[“Such a scene as we have described ought to be impossible in this rich and luxurious city. Shelter, however rough, food, however coarse, is the natural right of the destitute, and on these miserable November nights there should not be human beings within a stone’s throw of Spring-gardens and Whitehall unable to find even the bare shelter of a roof.
After all is said, it remains the bounden duty of society to prevent any of its members from wanting the bare necessaries of life, and sufficiently large casual wards, or something equivalent, ought to be provided for the desolate waifs and strays of our population. It is difficult to think that the workhouses could not make some sufficient provision of the sort . . . We gain much in London by the condensation of a vast population; we must expect to find corresponding disadvantages, and ought not to grumble if we have to pay something more for the sake of our prosperity and luxury.” – The Times, Nov.14]

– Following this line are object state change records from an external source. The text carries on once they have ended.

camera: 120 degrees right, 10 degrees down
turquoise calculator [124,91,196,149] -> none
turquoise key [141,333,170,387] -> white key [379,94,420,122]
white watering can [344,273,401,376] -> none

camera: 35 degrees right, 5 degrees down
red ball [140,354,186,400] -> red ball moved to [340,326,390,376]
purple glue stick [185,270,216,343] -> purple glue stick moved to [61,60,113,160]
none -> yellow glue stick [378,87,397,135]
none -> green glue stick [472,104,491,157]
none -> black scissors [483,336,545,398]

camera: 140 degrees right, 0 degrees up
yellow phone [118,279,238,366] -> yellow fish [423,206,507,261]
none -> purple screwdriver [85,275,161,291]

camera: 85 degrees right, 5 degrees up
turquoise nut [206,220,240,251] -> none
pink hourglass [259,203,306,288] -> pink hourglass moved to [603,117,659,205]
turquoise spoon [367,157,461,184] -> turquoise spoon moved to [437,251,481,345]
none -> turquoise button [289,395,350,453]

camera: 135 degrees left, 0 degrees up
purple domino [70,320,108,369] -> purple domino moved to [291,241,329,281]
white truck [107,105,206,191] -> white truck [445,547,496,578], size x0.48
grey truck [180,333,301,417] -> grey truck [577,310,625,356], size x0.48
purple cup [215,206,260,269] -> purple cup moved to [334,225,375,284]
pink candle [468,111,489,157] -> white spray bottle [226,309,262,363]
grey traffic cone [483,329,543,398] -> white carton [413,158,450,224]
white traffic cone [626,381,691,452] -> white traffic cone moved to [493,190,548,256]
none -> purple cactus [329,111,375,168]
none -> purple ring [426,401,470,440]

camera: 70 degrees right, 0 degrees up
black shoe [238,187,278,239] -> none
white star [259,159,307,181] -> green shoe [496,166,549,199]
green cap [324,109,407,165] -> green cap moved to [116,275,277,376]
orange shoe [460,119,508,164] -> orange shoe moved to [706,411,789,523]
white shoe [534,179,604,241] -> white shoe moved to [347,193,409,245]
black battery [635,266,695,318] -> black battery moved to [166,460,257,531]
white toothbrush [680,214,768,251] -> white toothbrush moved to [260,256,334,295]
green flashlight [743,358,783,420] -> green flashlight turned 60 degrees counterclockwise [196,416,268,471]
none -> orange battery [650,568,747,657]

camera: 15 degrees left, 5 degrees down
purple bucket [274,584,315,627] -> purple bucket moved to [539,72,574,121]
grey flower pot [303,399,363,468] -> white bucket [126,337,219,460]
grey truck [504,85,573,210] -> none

Put by the cap and bells a while,
Lay down the bubble for a space,
Banish from off your lips the smile,
And look stern truth straight in the face.
Sitting beside the blazing fire
At home, and at your ease, are you; -
Poor creatures in the mist and mire
Lie on bare earth the long night through!
For shame! This city – dropping gold
For bubble scheme and pleasure vain,
Because it has too much to hold –
Permits, in sight of heaven, this stain.
Throughout it all, by every hearth
Where wealth or competency reigns,
Should stand the spectres of grim dearth,
Cold penury and racking pains.
They, o’er all dear domestic joys,
Should cast a shadow dark and chill,
When in the silence grows the noise
Of beating rains and breezes shrill;
Till in each heart, undulled by gold,
The earnest question will arise,
“Can it be peace while in the cold
And driving sleet my brother lies?”
Who dares to speak of happy homes,
Of Christian lives led day by day,
While to each hand – and vainly – comes
The task to sweep this wrong away?
We – who can costly trophies raise,
Lest famous victories be forgot,
Who churches build for prayer or praise –
Yet let the living temples rot!
Beside my hearth the spectre stands,
With eyes that silently beseech,
It wrings its supplicating hands; -
Oh! heaven, that I might lend it speech,
To send a stir through all the land,
As late surged earth’s convulsive throe,
That men might wake to understand
What they so dearly ought to know.
Up, sluggard, from the ingle-nook –
Begone into the highway, straight;
And on the hideous ulcer look
Of this vast place we boast so great!
Go forth – behold the wretched sight,
The houseless misery forlorn –
The spectacle of wrong, the light
Of heaven shall see to-morrow morn!
Men, women, children, hunger’d, gaunt,
With scarce a rag about their bones;
Poor ghosts, that all the night will haunt
The streets, and pillow on the stones.
Go –see the bitter blot that mars
The blessedness of night, - and there,
Beneath the pure, pale, pitying stars,
Repeat CAIN’S question, if you dare!
- Fun.

Title:Workhouse Porters, Or Brothers' Keepers?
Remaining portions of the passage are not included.